FDA Updates Mammography Regulations with Breast Density Notification Requirement

April 2023, Vol 13, No 4

The FDA has updated its mammography regulations to require reporting of breast density information by facilities, according to a statement by the organization on March 9, 2023.1 This update amends regulations issued under the Mammography Quality Standards Act (MQSA) of 1992, legislation passed to ensure quality mammography, which is critical for early detection of breast cancer. The MQSA allows FDA oversight of mammography facilities, including their accreditation, certification, annual inspections, and enforcement of standards to aid in ensuring these facilities are providing quality care to patients.

The updates will not only increase patients’ awareness of their breast density, but they will also strengthen the FDA’s oversight and enforcement of facilities as well as help physicians better assess and categorize mammograms.

Hilary Marston, MD, MPH

“Today’s action represents the agency’s broader commitment to support innovation to prevent, detect, and treat cancer,” Hilary Marston, MD, MPH, Chief Medical Officer of the FDA, said in a press release. “Since 1992, the FDA has worked to ensure patients have access to quality mammography. The impact of the [MQSA] on public health has been significant, including a steep decrease in the number of facilities that do not meet quality standards. This means that more women have access to consistent, quality mammography. We remain committed to advancing efforts to improve the health of women and strengthen the fight against breast cancer.”

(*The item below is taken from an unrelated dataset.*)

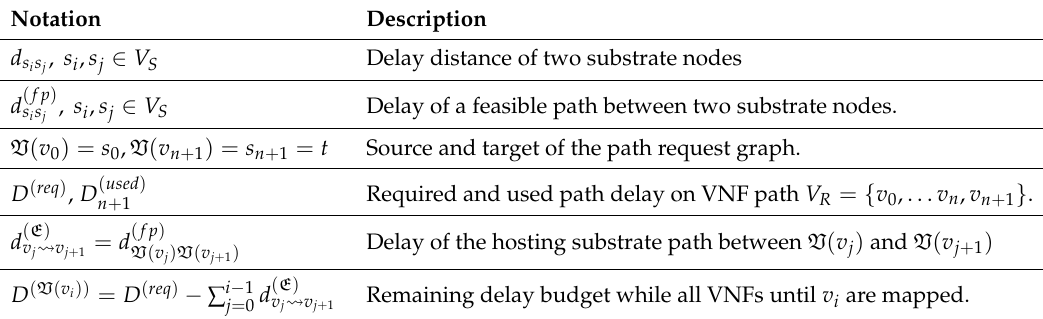
Table 3. Notations for the end-to-end latency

The amendments include specific language explaining how breast density can affect the accuracy of mammography and recommend that patients with dense breast tissue talk to their healthcare provider.

The updated regulations will also enhance the FDA’s oversight of mammography facilities and the agency’s ability to communicate directly with patients and their healthcare providers in cases where a facility did not meet quality standards and is failing to communicate adequately with patients about its deficiencies. This is intended to promote better communication of vital information that could affect decisions regarding patient care, such as the potential need for additional tests or evaluation.

JoAnn Pushkin, Executive Director, DenseBreast-info, Deer Park, NY, issued the following statement regarding the updates: “It’s been over 10 years since my request to [FDA] to consider the requirement that women be informed about their breast density after their mammogram and over 10 years since an FDA advisory committee agreed that women certainly should be. Too many patient ‘density inform’ advocates are no longer with us to join me in an exhale of relief that all US women will now be told about their breast density after their mammograms. That their tragedies—of hidden cancers finally found when no longer early stage—may be prevented from wreaking havoc on other families.”

States will have until September 10, 2024, to comply with this new rule. Once the rule goes into effect, 1 of 2 Federal density notification statements (“not dense” or “dense”) will be required in all patient letters as follows2:

  • Breast tissue can be either dense or not dense. Dense tissue makes it harder to find breast cancer on a mammogram and also raises the risk for developing breast cancer. Add “not dense” or “dense” text below:
    • Not dense: Your breast tissue is not dense. Talk to your healthcare provider about breast density, risks for breast cancer, and your individual situation.
    • Dense: Your breast tissue is dense. In some people with dense tissue, other imaging tests in addition to a mammogram may help find cancers. Talk to your healthcare provider about breast density, risks for breast cancer, and your individual situation.

Current individual state “inform” reporting language is available at


  1. US Food and Drug Administration. FDA updates mammography regulations to require reporting of breast density information and enhance facility oversight. March 9, 2023. Accessed March 12, 2023.
  2. DenseBreast-info. FDA national reporting standard. Accessed March 14, 2023.